The company’s revenue climbed by 14 percent year on year, rising from Rs 8,434 crore in Q4FY23 to Rs 9,617 crore in Q4FY24. During the same time period, net profit increased by 16 percent from Rs 811 crore to Rs 943 crore. 

Ahead of this year’s festive season, Hero MotoCorp unveiled its planned to introduce the Xoom 125 cc and Xoom 160 cc scooters on May 8. The company experienced a surge in sales during the fourth quarter of FY24, with 13.92 lakh units sold compared to 12.70 lakh units in the same period of FY23. 

For the entire fiscal year FY24, the company achieved a total sales volume of 56.21 lakh units, marking an increase from 53.29 lakh units in FY23.

International brokerage,Jefferies initiated a ‘buy’ recommendation on company with a target price of Rs 5,650 per share, implying an upside potential of up to 17% from Fridays’ trading price of Rs 4,865. 

The brokerage report indicates a notable achievement as the company’s EBITDA per vehicle surged by 5 percent sequentially, hitting a record high. Despite acknowledging the company’s declining market share in two-wheelers and shifts in demand patterns, Jefferies underscores the potential for growth through success in premium bikes, scooters, and electric vehicles (EVs). 

Brokerage foresee a 17 percent EPS (earnings per share) CAGR (compound annual growth rate) over the period spanning FY24-26, maintaining an optimistic outlook on the company’s prospects within the two-wheeler sector, which they believe is positioned for double-digit growth in the coming three year. 

TVS Motor Company Ltd 

TVS Motor Company Ltd is engaged in the manufacturing of two-wheelers and their accessories. The company ranks among the top ten two-wheeler manufacturers in the world. 

The shares of India’s third-largest motorcycle manufacturer gained around 1 percent to high price of Rs 2,084 a share after Jefferies gave a ‘buy’ recommendation with an upside of 23 percent from Friday’s trading price. 

The company’s shares have delivered returns of 26 percent in six months and 66 percent in a year. 

The company’s revenue climbed by 25 percent year on year, rising from Rs 8,031 crore in Q4FY23 to Rs 10,042 crore in Q4FY24. During the same time period, net profit increased by 22 percent from Rs 336 crore to Rs 412 crore. 

The TVS iQube electric scooter is one of the fastest-selling two-wheeler electric vehicles.In Feburary 2024,iQube has helped TVS Motor become the No. 2 electric vehicle (EV) original equipment manufacturer (OEM) and achieve a 19% market share in the thriving Indian e-two-wheeler market. 

Jefferies initiated a ‘buy’ recommendation on TVS Motor with a target price of Rs 2,525 per share, implying an upside potential of up to 23% from Friday’s trading price of Rs 2,052. 

Jefferies emphasized the significant growth of the company’s Q4 EBITDA and recurring profit after tax (PAT), which surged 36-43% year-on-year, reaching unprecedented highs. Additionally, the EBITDA margin saw a sequential increase of 10 basis points, reaching 11.3%, while EBITDA per vehicle rose by 4% quarter-on-quarter. 
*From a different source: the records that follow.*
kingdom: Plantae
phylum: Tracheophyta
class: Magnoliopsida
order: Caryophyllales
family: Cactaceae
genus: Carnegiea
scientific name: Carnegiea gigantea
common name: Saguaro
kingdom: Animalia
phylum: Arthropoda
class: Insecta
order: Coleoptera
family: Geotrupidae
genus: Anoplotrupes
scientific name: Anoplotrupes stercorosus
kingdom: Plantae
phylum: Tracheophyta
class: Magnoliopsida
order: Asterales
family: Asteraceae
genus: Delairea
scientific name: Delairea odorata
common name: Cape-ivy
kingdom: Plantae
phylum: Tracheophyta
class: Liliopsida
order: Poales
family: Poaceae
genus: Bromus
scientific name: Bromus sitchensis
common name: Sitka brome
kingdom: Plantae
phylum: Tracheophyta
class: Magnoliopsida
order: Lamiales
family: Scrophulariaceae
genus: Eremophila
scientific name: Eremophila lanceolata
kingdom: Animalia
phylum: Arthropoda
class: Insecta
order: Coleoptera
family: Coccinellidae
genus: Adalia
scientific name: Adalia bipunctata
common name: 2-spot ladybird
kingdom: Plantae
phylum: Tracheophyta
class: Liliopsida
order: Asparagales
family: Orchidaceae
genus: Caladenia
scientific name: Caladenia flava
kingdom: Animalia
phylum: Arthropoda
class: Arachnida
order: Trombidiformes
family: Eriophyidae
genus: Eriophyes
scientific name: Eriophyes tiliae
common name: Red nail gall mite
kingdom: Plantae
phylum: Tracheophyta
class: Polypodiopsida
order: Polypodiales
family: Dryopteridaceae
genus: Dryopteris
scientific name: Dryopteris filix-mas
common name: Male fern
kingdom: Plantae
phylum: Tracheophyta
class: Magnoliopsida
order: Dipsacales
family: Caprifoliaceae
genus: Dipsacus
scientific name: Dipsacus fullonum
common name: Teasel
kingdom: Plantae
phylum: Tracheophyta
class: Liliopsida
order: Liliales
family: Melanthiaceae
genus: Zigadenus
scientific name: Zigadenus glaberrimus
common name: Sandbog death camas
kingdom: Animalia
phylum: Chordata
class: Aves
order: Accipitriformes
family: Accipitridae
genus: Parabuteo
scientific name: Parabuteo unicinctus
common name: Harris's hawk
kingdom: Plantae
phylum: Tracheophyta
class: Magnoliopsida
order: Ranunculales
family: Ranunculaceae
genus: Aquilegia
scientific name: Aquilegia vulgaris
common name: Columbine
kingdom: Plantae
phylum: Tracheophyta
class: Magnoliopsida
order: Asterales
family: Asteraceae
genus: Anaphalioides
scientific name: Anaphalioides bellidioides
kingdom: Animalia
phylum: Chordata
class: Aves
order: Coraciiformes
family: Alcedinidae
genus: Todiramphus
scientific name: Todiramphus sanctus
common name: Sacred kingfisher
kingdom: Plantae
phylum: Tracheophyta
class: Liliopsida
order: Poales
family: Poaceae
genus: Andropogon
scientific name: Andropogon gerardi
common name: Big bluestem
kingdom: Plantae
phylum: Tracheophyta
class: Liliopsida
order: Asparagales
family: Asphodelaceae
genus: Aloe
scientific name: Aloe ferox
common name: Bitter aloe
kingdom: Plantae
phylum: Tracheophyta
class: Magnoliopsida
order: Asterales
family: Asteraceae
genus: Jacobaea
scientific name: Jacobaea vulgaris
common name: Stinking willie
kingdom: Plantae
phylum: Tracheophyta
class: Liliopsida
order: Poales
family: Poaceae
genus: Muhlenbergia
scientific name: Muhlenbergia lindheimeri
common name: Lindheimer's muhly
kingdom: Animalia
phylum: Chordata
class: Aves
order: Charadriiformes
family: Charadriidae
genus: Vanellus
The brokerage firm anticipates that the company will experience substantial benefits from the resurgence in demand for two-wheelers in both domestic and export markets. Furthermore, an improvement in the franchise suggests potential for further expansion in margins. 

Based on TVS’ earning per share (EPS) has tripled over the past three years, the analyst predicts a more than doubling of EPS over the next three years. 

Moreover, the brokerage pointed out that the automaker’s management has indicated an exciting prospect for FY25 with numerous new launches planned. In the electric vehicle (EV) segment, the company intends to introduce multiple variants of iQube with various battery options tailored to consumer preferences. Additionally, it aims to unveil other EV models, including the highly anticipated 3W EV.